There are many practices, concepts, patterns and other scary words we use everyday in our professional lives, but often blindly, without even wondering why we do it. Why are those things necessary, are they good or bad, when are they good or bad? Why do we need all these concepts? The answer is obvious. In the end, it all exists to help us fight software development complexity. Now it's time to question ourselves - what is complexity and how can knowing what complexity is help us to better understand and use the concepts that exist to fight complexity?

It's a bit hard to answer that question. Complexity is a versatile concept, contradictory at times. In short, complexity can be defined as a measure of efforts necessary to solve a problem. When working with code, we usually have the following types of complexity:

  • quantitative complexity (many characters);
  • code perception complexity;
  • code alteration (flexibility) complexity;
  • algorithmic or intellectual complexity, roughly speaking, how smart the person solving a problem is;
  • structural complexity - application architecture complexity;
  • learning complexity or entry threshold - minimal level of skill and knowledge necessary to understand certain solution of a problem;
  • problem understanding complexity.

What makes it even harder is that all these types of complexity are interdependent and have no strict boundaries.
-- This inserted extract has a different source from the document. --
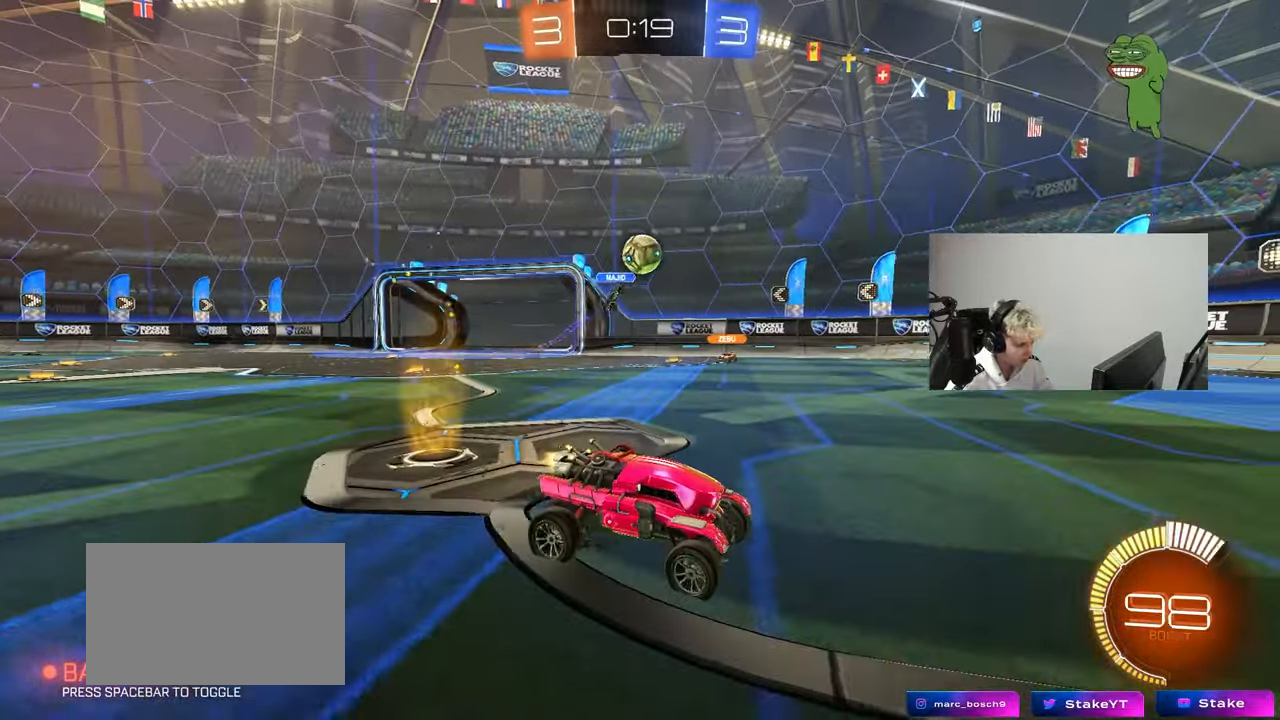
{"keys": ["d", "w"], "mouse": [], "mouse_move": "still", "events": [[433, "mouse_left", "up"], [483, "d", "down"]]}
Complexity itself can be either objective or subjective to make someone's life harder. Fortunately, we're not interested in subjective complexity; our aim is objective complexity. How does one fight objective complexity? In my opinion, the main problem is that there's no way to completely remove objective complexity. We can decrease, increase, divide and multiply complexity; we can create it out of nothing, especially to complicate someone's life, but it cannot be removed completely. We can transform complexity into other kinds, optimize it, rearrange it, and, in the end, get it under control. Virtually all concepts of software development strive to achieve that purpose - transform complexity, optimize efforts to solve a problem. By transforming complexity, we get an opportunity to better handle it and, in consequence, better control the code we develop. This is, in essence, our main purpose - we must control the code, not let the code control us.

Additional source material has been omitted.